For multiple targets, write: persons, pallets, boxes.

python
# Detect objects using QWEN
annotations = retina.detect_objects_using_qwen(
        image=image,
        prompt="person .",
    )
list_annotations = annotations.to_list()
logger.success(
    f"Applied QWEN object detection on the given image. Detected {len(annotations)} objects."
)

The function returns an ObjectDetectionAnnotations object in COCO-like format. Call .to_list() to get the list of detections.

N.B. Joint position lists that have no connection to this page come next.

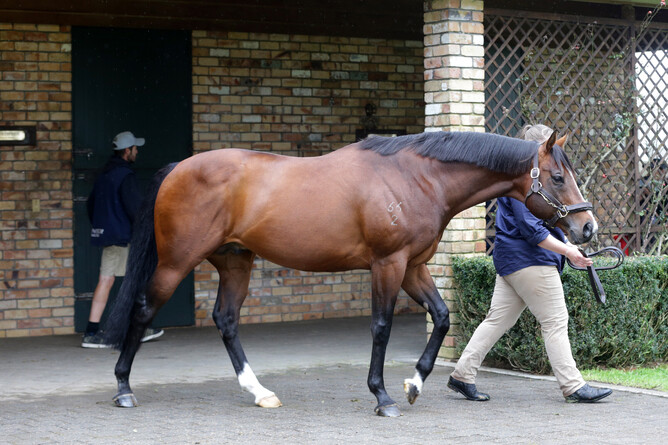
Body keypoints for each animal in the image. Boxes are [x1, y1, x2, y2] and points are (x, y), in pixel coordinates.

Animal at [103, 129, 596, 417]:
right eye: (556, 177)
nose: (587, 228)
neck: (417, 177)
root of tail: (178, 169)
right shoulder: (388, 264)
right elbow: (380, 326)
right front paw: (383, 396)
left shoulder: (413, 266)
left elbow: (441, 318)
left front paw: (414, 384)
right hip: (176, 262)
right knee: (144, 310)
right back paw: (124, 388)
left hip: (235, 260)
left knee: (226, 320)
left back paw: (259, 392)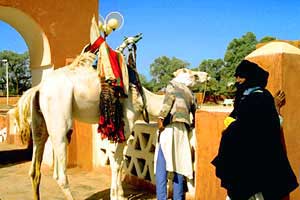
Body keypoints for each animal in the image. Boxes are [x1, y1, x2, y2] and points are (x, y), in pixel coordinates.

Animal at [12, 18, 209, 199]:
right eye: (192, 74)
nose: (206, 74)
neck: (142, 95)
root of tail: (39, 88)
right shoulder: (125, 125)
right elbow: (117, 162)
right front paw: (116, 195)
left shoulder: (113, 129)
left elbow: (117, 162)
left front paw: (119, 193)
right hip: (59, 119)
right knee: (59, 173)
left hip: (39, 121)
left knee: (35, 167)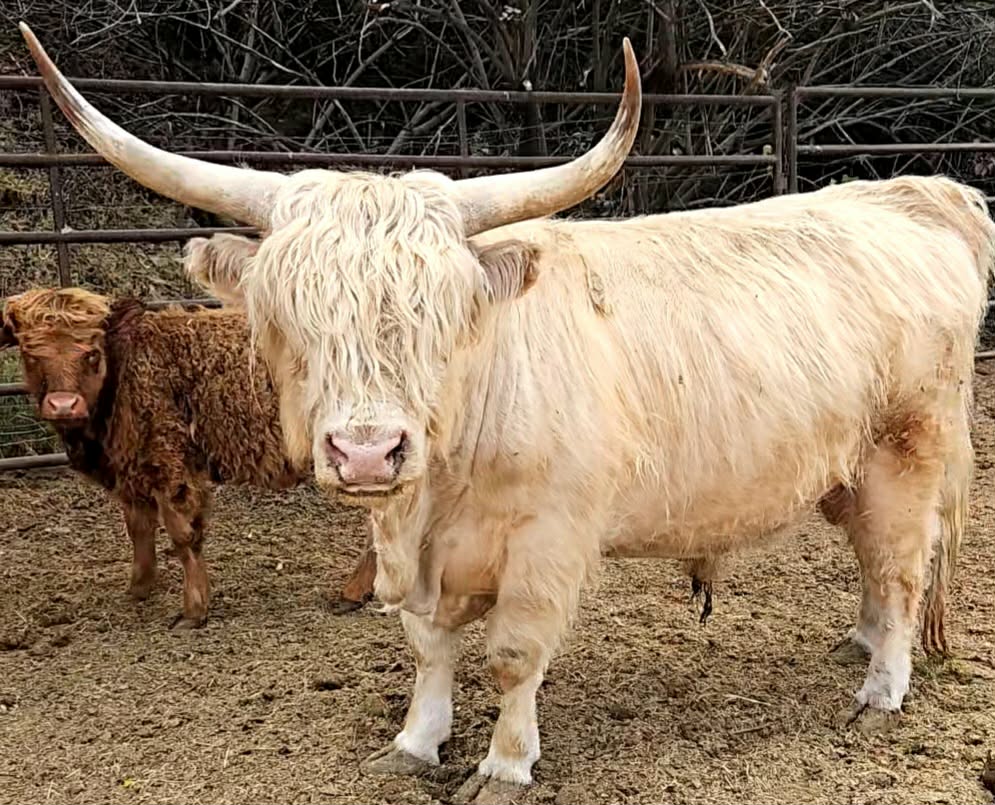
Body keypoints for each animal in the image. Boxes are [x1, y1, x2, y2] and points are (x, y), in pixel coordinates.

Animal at [1, 286, 377, 626]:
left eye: (91, 353)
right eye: (30, 355)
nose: (64, 405)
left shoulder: (171, 465)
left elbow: (183, 535)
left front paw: (194, 610)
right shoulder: (132, 471)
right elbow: (139, 529)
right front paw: (139, 589)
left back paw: (353, 592)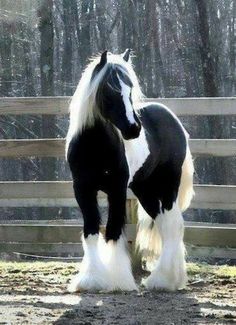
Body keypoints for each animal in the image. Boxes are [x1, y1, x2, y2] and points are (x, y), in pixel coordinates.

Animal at [66, 50, 194, 292]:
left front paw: (118, 281)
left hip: (168, 185)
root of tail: (172, 119)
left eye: (131, 89)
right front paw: (90, 280)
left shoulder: (116, 190)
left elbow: (114, 231)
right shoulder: (82, 189)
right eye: (109, 90)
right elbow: (91, 231)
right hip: (145, 189)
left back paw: (164, 280)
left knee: (172, 225)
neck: (95, 147)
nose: (133, 128)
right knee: (162, 223)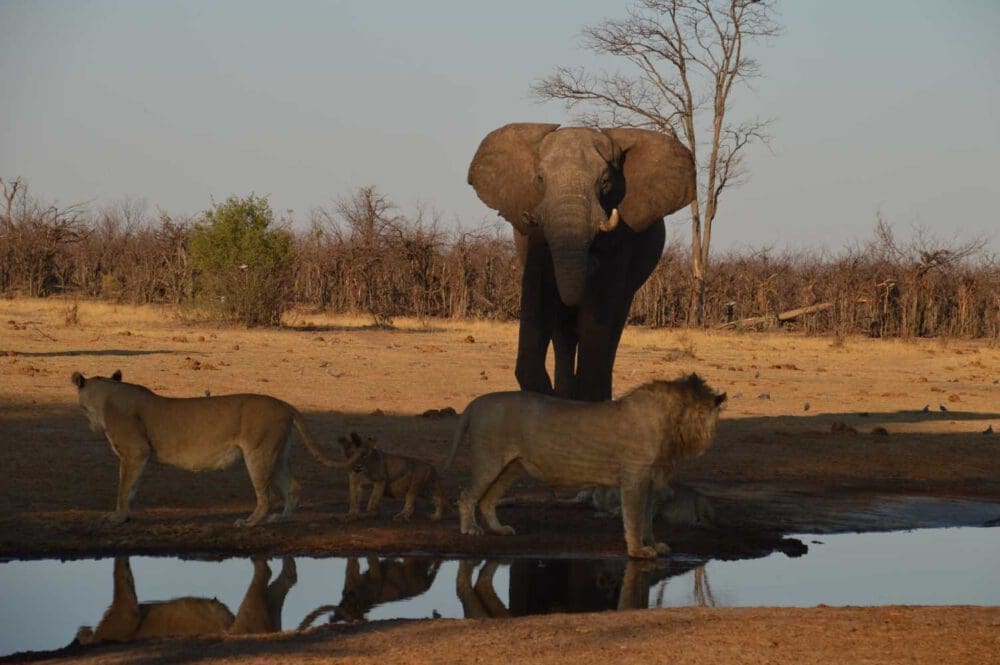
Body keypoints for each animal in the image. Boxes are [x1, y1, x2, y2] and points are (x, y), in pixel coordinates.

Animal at [75, 368, 364, 524]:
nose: (88, 424)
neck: (107, 397)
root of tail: (285, 404)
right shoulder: (137, 456)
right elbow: (132, 488)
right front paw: (125, 517)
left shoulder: (135, 452)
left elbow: (124, 488)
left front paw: (117, 517)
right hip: (278, 454)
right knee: (293, 487)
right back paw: (281, 519)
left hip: (258, 452)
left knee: (266, 496)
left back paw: (249, 522)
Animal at [446, 374, 728, 556]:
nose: (709, 442)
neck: (671, 424)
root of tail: (476, 403)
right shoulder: (634, 478)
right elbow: (634, 518)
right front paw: (638, 551)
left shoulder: (649, 482)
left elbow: (647, 518)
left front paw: (654, 544)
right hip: (489, 460)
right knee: (466, 495)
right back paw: (470, 529)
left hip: (511, 467)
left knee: (487, 500)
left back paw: (499, 529)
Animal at [470, 123, 696, 400]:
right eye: (540, 179)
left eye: (606, 182)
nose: (591, 262)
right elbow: (539, 294)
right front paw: (548, 397)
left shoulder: (622, 237)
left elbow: (599, 304)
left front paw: (587, 398)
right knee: (563, 331)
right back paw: (566, 394)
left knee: (613, 324)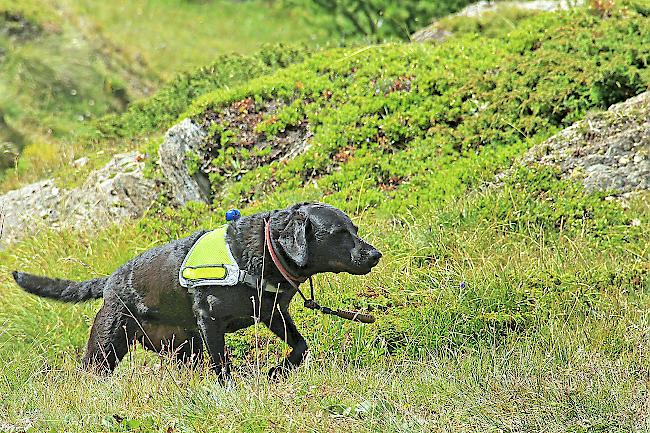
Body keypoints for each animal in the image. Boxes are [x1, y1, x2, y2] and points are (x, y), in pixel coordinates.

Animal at [11, 202, 380, 378]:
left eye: (355, 229)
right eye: (339, 234)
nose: (375, 254)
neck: (264, 251)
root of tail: (110, 281)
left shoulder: (272, 312)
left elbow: (300, 348)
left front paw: (277, 372)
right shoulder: (209, 321)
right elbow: (222, 366)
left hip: (183, 347)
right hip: (108, 344)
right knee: (93, 371)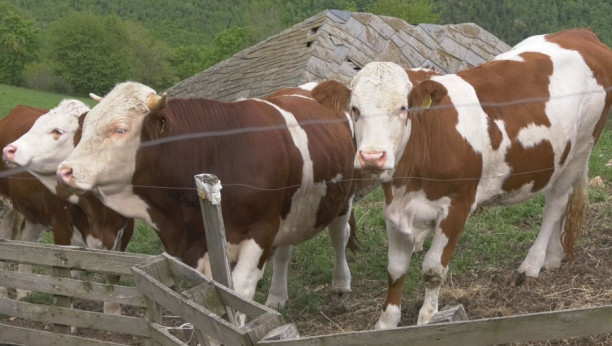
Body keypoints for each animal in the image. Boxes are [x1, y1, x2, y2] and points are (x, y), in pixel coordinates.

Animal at [0, 101, 134, 314]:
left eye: (58, 131)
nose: (9, 150)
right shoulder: (62, 229)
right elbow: (68, 282)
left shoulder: (124, 234)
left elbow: (113, 282)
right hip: (4, 205)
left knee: (27, 241)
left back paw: (24, 293)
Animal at [56, 81, 358, 314]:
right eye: (86, 127)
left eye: (120, 129)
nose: (64, 171)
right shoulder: (199, 242)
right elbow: (213, 296)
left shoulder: (261, 228)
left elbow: (240, 293)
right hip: (293, 208)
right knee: (284, 251)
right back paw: (277, 297)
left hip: (343, 200)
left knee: (338, 237)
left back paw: (341, 285)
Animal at [316, 29, 612, 328]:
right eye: (354, 109)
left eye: (402, 108)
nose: (372, 157)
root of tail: (580, 34)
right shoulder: (395, 209)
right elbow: (396, 270)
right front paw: (386, 323)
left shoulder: (457, 207)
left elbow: (433, 269)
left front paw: (427, 318)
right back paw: (552, 257)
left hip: (582, 146)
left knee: (555, 203)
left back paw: (532, 263)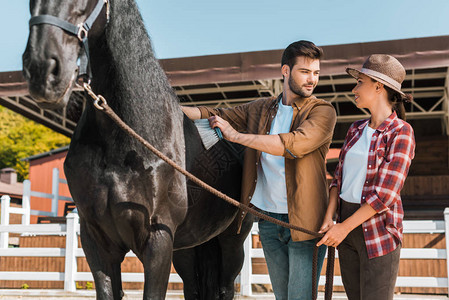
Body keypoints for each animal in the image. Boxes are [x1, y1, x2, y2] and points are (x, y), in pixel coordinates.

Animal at [21, 1, 252, 298]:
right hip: (188, 247)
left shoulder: (158, 240)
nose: (42, 70)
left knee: (226, 286)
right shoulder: (97, 241)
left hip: (231, 242)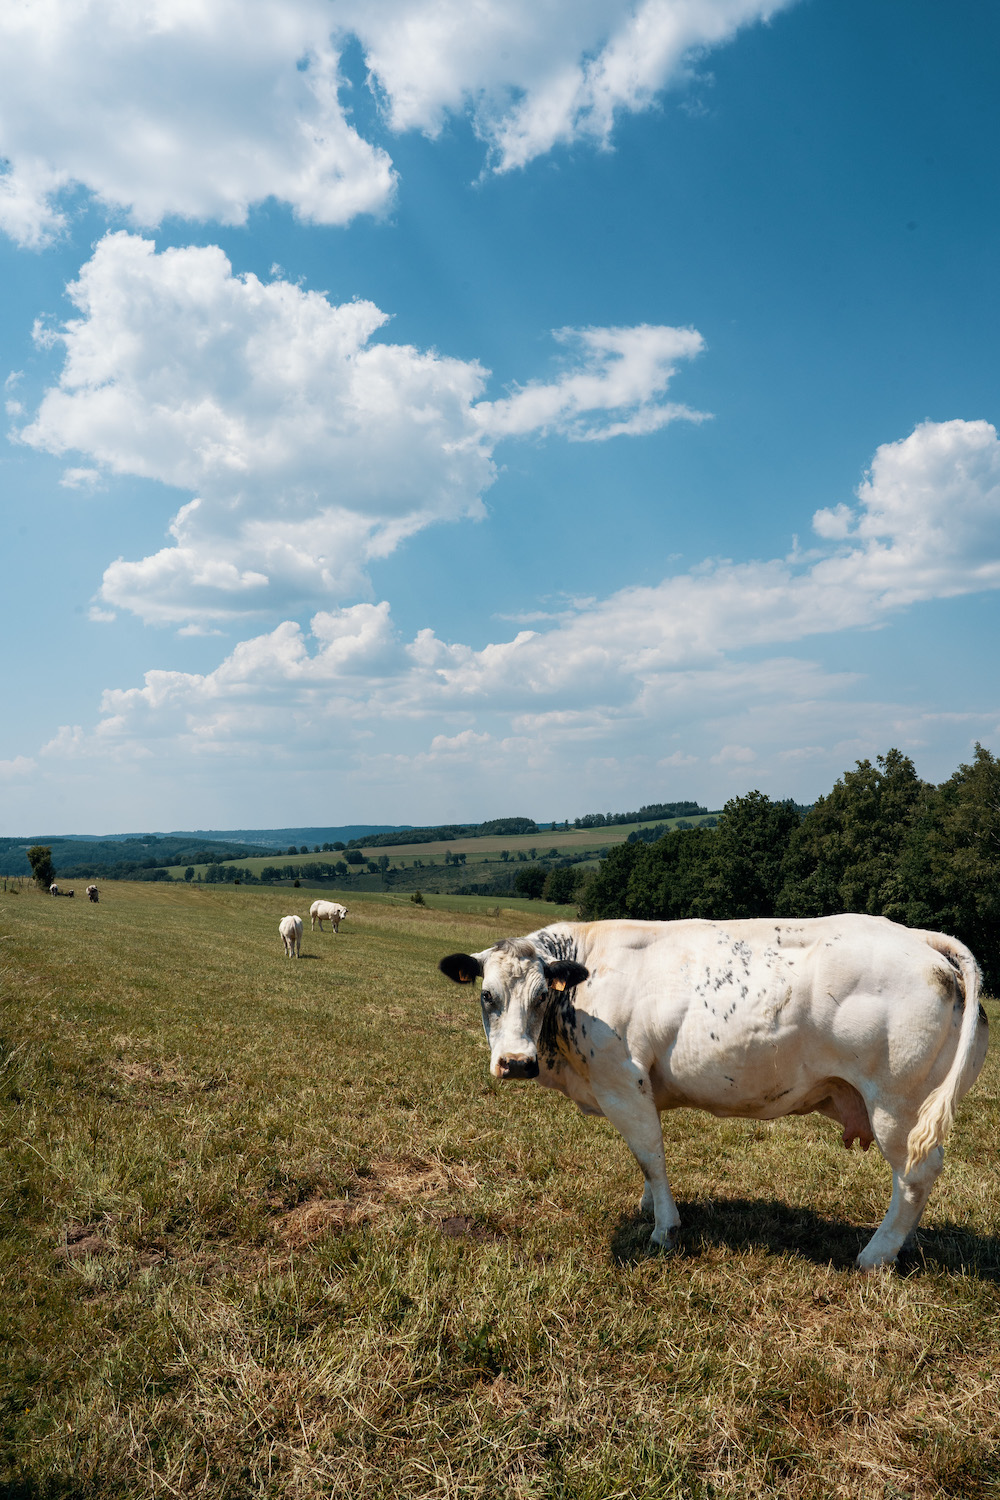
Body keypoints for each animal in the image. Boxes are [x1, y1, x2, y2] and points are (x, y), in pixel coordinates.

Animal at [440, 906, 989, 1272]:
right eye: (487, 995)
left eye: (539, 996)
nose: (515, 1063)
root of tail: (920, 938)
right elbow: (646, 1161)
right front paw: (648, 1207)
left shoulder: (621, 1083)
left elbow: (650, 1156)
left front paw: (664, 1229)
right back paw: (903, 1245)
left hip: (897, 1103)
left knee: (914, 1176)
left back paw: (876, 1253)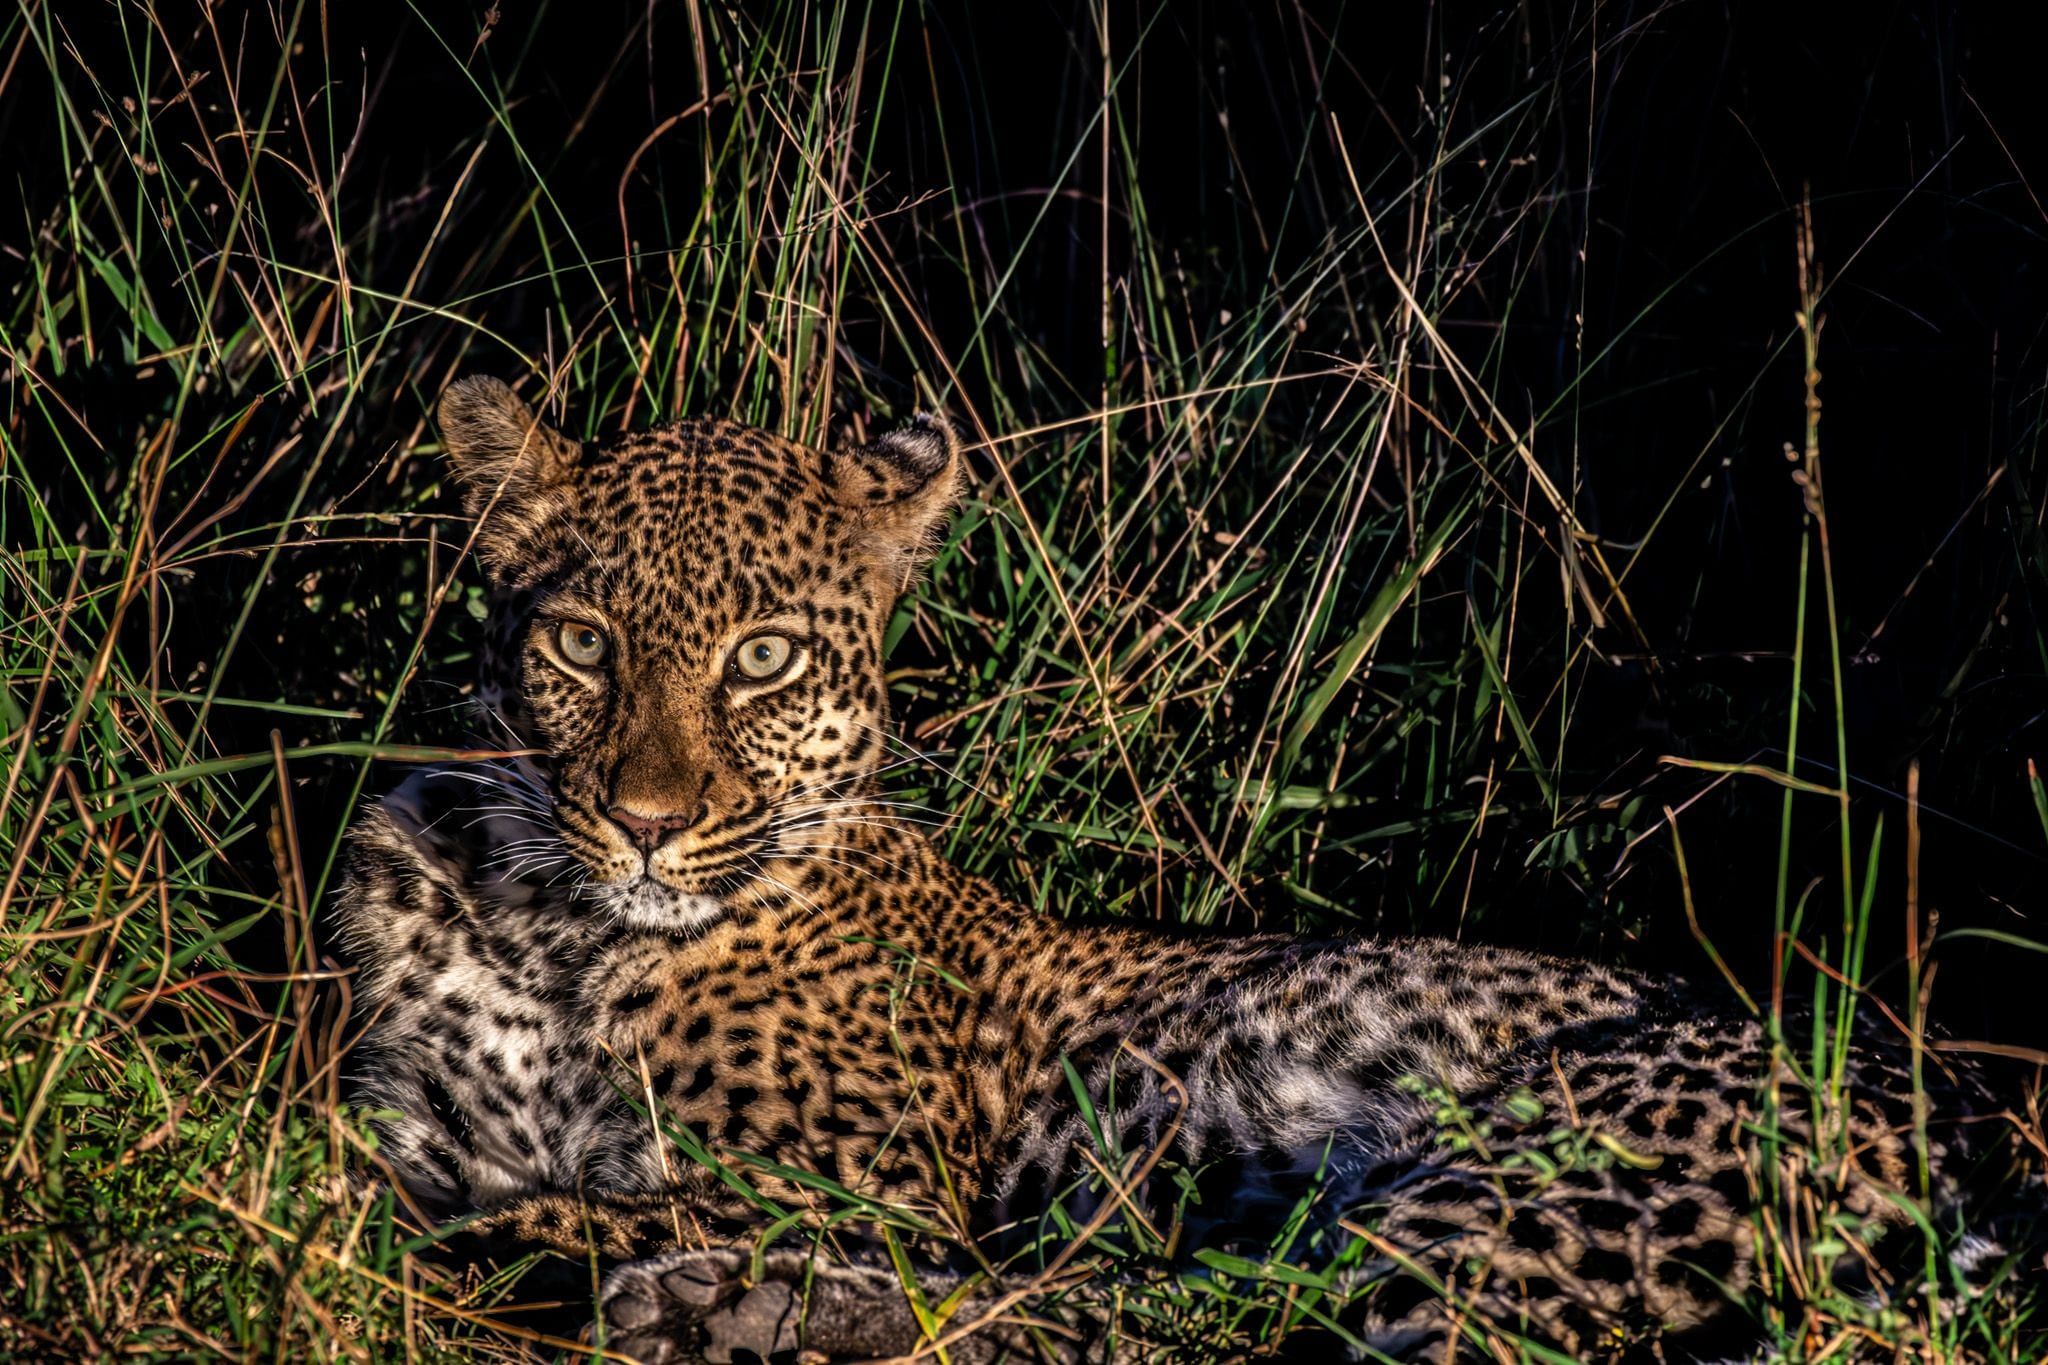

This Skill is particularly useful in robotics pipelines for prompt-driven object detection, flexible visual search, and manipulation planning, where detecting objects based on natural language descriptions aids in task planning and execution.

Running the Example

Runnable examples are available in the Telekinesis examples repository. Follow the README in that repository to set up the environment. Once set up, you can run this specific example with:

bash
cd telekinesis-examples
python examples/retina_examples.py --example detect_objects_using_qwen

How to Tune the Parameters

The detect_objects_using_qwen Skill has 1 parameter:

prompt (required):

  • Natural language description of objects to detect
  • Format: String (e.g., "buttons", "person, car", "all screws")
  • Use specific terms for better accuracy
  • Use comma-separated list for multiple object types
  • Use descriptive phrases for complex queries (e.g., "all circular objects")

TIP

Best practice: Use clear, specific descriptions in prompt. The model understands natural language, so you can describe objects in plain English. For better results, be specific about what you're looking for.

Where to Use the Skill

Detect Objects Using QWEN is commonly used in the following pipelines:

  • Prompt-driven object detection - Detecting objects based on natural language descriptions
  • Flexible visual search - Finding objects without predefined classes
  • Multi-object detection - Detecting multiple object types in a single pass
  • Robotic manipulation - Identifying objects for pick-and-place operations

Alternative Skills

Skillvs. Detect Objects Using QWEN
detect_objects_using_grounding_dinoGrounding DINO does zero-shot detection with text prompts. Use for similar flexibility; QWEN uses a VLM for natural language.
detect_objects_using_rfdetrRF-DETR uses predefined COCO classes. Use for transformer-based fixed-class detection; QWEN for prompt-driven detection.
detect_objects_using_yoloxYOLOX uses predefined COCO classes and is fast. Use for real-time fixed-class detection; QWEN for flexible prompts.

When Not to Use the Skill

Do not use Detect Objects Using QWEN when:

  • You need real-time performance (QWEN requires GPU and can be slow)
  • You have predefined object classes (Use RF-DETR or YOLOX instead)
  • You need instance segmentation (QWEN provides bounding boxes, not masks)
  • You're working with very small objects (QWEN may miss small details)

TIP

QWEN is excellent for flexible, prompt-driven detection but may be slower than specialized detectors. Use it when you need the flexibility of natural language descriptions.